» TASK INSTRUCTIONS: Please show each line of the material below that contains the string "FACE".

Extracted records
━━━━━━
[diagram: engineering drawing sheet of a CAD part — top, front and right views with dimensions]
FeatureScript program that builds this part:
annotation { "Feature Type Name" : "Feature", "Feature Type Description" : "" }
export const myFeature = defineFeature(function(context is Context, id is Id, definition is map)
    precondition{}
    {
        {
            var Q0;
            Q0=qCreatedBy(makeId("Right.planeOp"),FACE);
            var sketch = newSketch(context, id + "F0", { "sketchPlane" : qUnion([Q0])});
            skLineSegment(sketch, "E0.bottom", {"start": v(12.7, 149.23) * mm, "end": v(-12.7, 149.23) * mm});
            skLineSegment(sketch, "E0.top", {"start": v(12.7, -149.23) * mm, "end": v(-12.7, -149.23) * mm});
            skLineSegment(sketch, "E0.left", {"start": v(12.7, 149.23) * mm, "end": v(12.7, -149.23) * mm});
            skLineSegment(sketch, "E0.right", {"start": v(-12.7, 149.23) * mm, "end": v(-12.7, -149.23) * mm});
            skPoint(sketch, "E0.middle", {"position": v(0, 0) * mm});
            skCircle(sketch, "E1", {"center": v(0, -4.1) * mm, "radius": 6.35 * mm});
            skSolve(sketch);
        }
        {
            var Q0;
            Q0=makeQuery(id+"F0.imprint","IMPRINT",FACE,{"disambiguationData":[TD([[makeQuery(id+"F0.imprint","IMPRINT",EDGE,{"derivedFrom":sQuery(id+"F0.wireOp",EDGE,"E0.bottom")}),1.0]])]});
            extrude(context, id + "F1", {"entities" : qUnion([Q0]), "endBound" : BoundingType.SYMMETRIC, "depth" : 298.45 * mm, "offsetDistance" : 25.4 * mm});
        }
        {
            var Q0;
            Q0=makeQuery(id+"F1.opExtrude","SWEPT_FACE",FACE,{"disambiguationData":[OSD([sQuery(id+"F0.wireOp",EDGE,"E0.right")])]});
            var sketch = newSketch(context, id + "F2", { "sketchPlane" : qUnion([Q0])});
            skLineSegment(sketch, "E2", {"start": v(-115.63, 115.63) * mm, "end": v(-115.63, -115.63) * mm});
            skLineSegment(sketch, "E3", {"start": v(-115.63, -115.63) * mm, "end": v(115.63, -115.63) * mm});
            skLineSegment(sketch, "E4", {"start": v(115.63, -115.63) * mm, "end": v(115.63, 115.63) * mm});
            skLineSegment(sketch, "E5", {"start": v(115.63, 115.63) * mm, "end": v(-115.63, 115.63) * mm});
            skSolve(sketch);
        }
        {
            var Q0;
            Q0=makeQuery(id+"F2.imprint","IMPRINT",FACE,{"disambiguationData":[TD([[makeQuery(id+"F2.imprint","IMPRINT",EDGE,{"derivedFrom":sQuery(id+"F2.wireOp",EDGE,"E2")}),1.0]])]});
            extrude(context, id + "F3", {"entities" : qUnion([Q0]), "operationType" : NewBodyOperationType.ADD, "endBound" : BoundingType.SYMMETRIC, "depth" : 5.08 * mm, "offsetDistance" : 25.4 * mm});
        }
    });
━━━━━━
» TASK SOLUTION:
            Q0=qCreatedBy(makeId("Right.planeOp"),FACE);
            Q0=makeQuery(id+"F0.imprint","IMPRINT",FACE,{"disambiguationData":[TD([[makeQuery(id+"F0.imprint","IMPRINT",EDGE,{"derivedFrom":sQuery(id+"F0.wireOp",EDGE,"E0.bottom")}),1.0]])]});
            Q0=makeQuery(id+"F1.opExtrude","SWEPT_FACE",FACE,{"disambiguationData":[OSD([sQuery(id+"F0.wireOp",EDGE,"E0.right")])]});
            Q0=makeQuery(id+"F2.imprint","IMPRINT",FACE,{"disambiguationData":[TD([[makeQuery(id+"F2.imprint","IMPRINT",EDGE,{"derivedFrom":sQuery(id+"F2.wireOp",EDGE,"E2")}),1.0]])]});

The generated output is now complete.